The psychic result is profound cultural insecurity that walks the line between fear and fatalism. These are cultural horror films, where the victim is not the blonde co-ed, but civilization. These are the fruit of cultural PTSD. Global destruction is displayed with high-octane computer-generated imagery, as the act of demolition is more visually stunning than the slow, patient, and difficult task of culture creation. Like pregnancy, culture making is a prolonged process and its work largely hidden from view. Its termination is quick, graphic, and telegenic as portrayed in the trial of Dr. Kermit Gosnell. For Rieff, Auschwitz is a symbol of the deathwork culture. The practice of abortion is one of the most profound illustrations of what has become an everyday deathwork. Its acceptance and the antinatalism that it fosters leads to a Chinese baby being cut from a sewage pipe.
These apocalyptic films show almost no hope for the rebuilding of community. At their best, they depict a gifted individual triumph Phoenix-like from the ashes to save a team or family member. For the renewal of society is outside the purview of the collective imagination. Genocide is recompensed by saving the heroic individual, which is the thesis of the upcoming film The Purge. We have lost hope—at least in our cinematic narratives—that society can be rebuilt on a human scale. But this truncated imagination has further psychic neuroses.
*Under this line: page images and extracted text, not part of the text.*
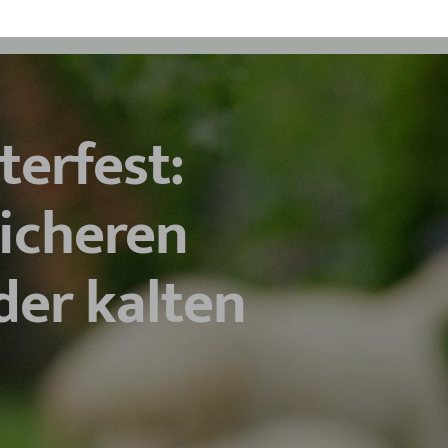
erfest:
sicheren
der kalten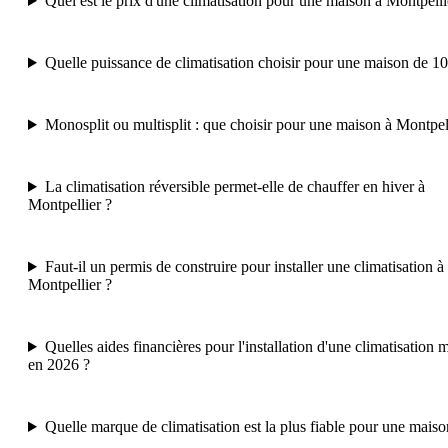
Quel est le prix d'une climatisation pour une maison à Montpelli
Quelle puissance de climatisation choisir pour une maison de 1
Monosplit ou multisplit : que choisir pour une maison à Montpel
La climatisation réversible permet-elle de chauffer en hiver à
Montpellier ?
Faut-il un permis de construire pour installer une climatisation à
Montpellier ?
Quelles aides financières pour l'installation d'une climatisation 
en 2026 ?
Quelle marque de climatisation est la plus fiable pour une maiso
Our cultural PTSD further represses already neglected religious concerns. It amps up the grasping at anything that promises pseudo-security. Religious concerns in this context are choked by the "worries of this life and the deceitfulness of wealth" (Matthew 13:22). It fosters the opposite experience of what Jesus commands in Matthew 6:25, ". . . do not worry about your life, what you will eat or what you will drink; nor about your body, what you will put on." Oswald Chambers' reminds us, "Jesus summed up commonsense carefulness in the life of a disciple as unbelief . . . Worrying means we do not believe that God can look after the practical details of our lives."
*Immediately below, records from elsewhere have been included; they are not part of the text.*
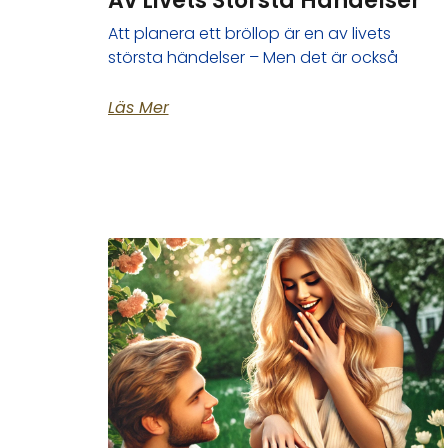
Av Livets Största Händelser
Att planera ett bröllop är en av livets
största händelser – Men det är också
Läs Mer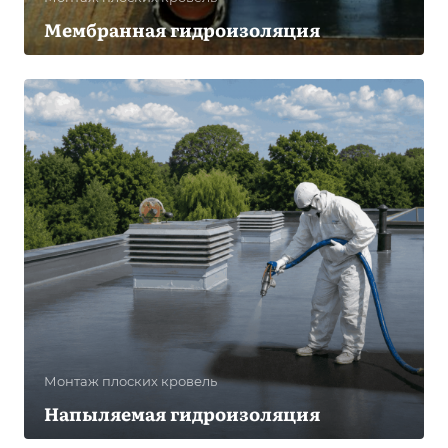
Мембранная гидроизоляция
Монтаж плоских кровель
Напыляемая гидроизоляция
It is not the Devil that chokes out the things of faith, but rather the mundane "cares of this world." This is where unbelief begins. We do not need for our world to end, only to have our imaginations shaped by a symbolic cosmic threat for which there is no recognized spiritual solace. A drowning man will grasp at straws, when it is faith alone that enables one to walk on water. In the end, our cultural zeitgeist is a public mirroring of our hearts. Our culture and hearts are troubled.
There is a cure for this dis-ease. Jesus said, "Do not let your hearts be troubled. You believe in God; believe also in me. My Father's house has many rooms; if that were not so, would I have told you that I am going there to prepare a place for you?" Jesus too offers us a choice: A meaningful life and an even more meaningful death.